The CGS of The Endocrine Society recommends carefully weighing patient response and desired clinical efficacy with the potential of the antidepressant to cause weight gain. For example, while the SSRI paroxetine is associated with weight gain, bupropion is a weight neutral antidepressant. Although bupropion does not have the same efficacy or side-effect profile as SSRIs, it may be of benefit in those with depression. However, bupropion therapy is associated with an elevated risk of anxiety and may worsen some forms of depression. Specific antidepressants that are associated with weight gain, weight neutrality and weight loss are outlined in Table 7-1.

Many antipsychotic agents have weight gain as a side effect, which may impede patient compliance and exacerbate existing health issues in already overweight patients. Different types of antipsychotic medications have different effects on histamine receptors, anticholinergic effects and serotonin antagonistic response. A study investigating the effectiveness of five antipsychotic medications found that a weight gain of >7% from baseline occurred in 30% of those taking olanzapine, 16% for quetiapine, 14% for risperidone, 12% for perphenazine and 7% of those taking ziprasidone.

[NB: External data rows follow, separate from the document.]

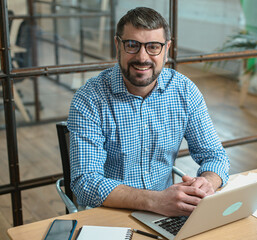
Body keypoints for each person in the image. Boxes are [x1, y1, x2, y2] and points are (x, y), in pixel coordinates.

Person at [67, 7, 230, 217]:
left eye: (153, 46)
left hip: (168, 211)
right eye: (132, 45)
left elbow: (215, 156)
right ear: (118, 45)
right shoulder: (89, 99)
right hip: (111, 213)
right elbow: (86, 183)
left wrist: (206, 183)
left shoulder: (184, 90)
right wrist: (156, 200)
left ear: (167, 48)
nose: (142, 57)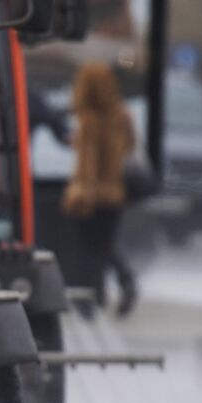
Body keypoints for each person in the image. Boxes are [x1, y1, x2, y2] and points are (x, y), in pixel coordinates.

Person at [60, 60, 139, 316]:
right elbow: (130, 149)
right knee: (106, 245)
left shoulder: (89, 121)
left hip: (91, 194)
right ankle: (123, 282)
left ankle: (92, 299)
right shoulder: (122, 115)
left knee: (88, 248)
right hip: (114, 193)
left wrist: (82, 194)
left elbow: (88, 165)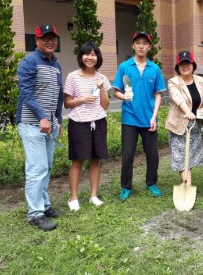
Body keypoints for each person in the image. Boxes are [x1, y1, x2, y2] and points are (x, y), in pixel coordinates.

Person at [16, 24, 63, 231]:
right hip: (31, 124)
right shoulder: (29, 62)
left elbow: (58, 95)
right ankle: (35, 214)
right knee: (37, 168)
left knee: (47, 166)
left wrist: (58, 120)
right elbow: (26, 93)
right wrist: (42, 117)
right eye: (45, 38)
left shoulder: (56, 65)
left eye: (53, 38)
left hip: (49, 125)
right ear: (36, 41)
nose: (50, 41)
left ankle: (44, 206)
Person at [113, 31, 166, 200]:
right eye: (138, 43)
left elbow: (159, 94)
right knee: (128, 154)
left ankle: (151, 183)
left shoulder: (155, 68)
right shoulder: (125, 67)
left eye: (144, 43)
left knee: (152, 154)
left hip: (149, 118)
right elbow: (116, 91)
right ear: (133, 45)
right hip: (129, 117)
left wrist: (154, 116)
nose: (141, 46)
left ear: (149, 47)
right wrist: (124, 96)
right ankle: (126, 186)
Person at [63, 42, 111, 211]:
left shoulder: (102, 78)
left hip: (98, 121)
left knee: (95, 160)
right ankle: (73, 197)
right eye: (86, 54)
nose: (90, 57)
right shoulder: (72, 77)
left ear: (97, 57)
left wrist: (102, 88)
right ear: (81, 57)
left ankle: (93, 195)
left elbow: (105, 105)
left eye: (93, 54)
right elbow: (67, 103)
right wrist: (82, 99)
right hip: (79, 123)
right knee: (77, 160)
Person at [166, 51, 203, 185]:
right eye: (182, 64)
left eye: (187, 63)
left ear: (193, 65)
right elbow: (178, 98)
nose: (185, 66)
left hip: (194, 125)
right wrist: (188, 111)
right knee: (181, 156)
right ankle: (186, 184)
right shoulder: (173, 82)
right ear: (178, 66)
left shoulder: (199, 80)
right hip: (179, 124)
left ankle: (185, 181)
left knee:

Since most antipsychotics are associated with weight gain, the CGS of The Endocrine Society recommends considering more weight neutral alternatives such as ziprasidone and aripiprazole when clinically indicated. These drugs have been shown in clinical studies to cause less weight gain than other antipsychotics.

Other Medications That May Induce Weight Gain

Potent antihistamines may contribute to weight gain. Histamine is a neurotransmitter released by the posterior hypothalamus. Intravascular administration of histamine reduced food intake in animal studies, whereas histamine antagonism stimulates food intake. Commonly-prescribed allergy medications, such as the H1-receptor antihistamines cetirizine, fexofenadine and desloratadine, stimulate appetite and may cause weight gain. Although it is not known whether the weight gain potential of sedating vs nonsedating antihistamines differ, it appears that it is proportional to the potency of the antihistamine. A recent study demonstrated that the chances of being overweight were increased in patients who were prescribed antihistamines. Antihistamine users were also shown to have significantly higher weight, waist circumference and insulin concentration than non-users. The CGS of The Endocrine Society recommends the use of milder, less centrally acting antihistamines, when possible.

Treatments for human immunodeficiency virus (HIV) include administration of antiretroviral therapy and protease inhibitors. Although effective for suppressing HIV viral activity, such treatments are associated with changes in the deposition of fat tissue in the body. One study of 10 HIV patients treated with protease inhibitor-containing regimens found that patients gained an average of 19 lb. after a period of 6 months.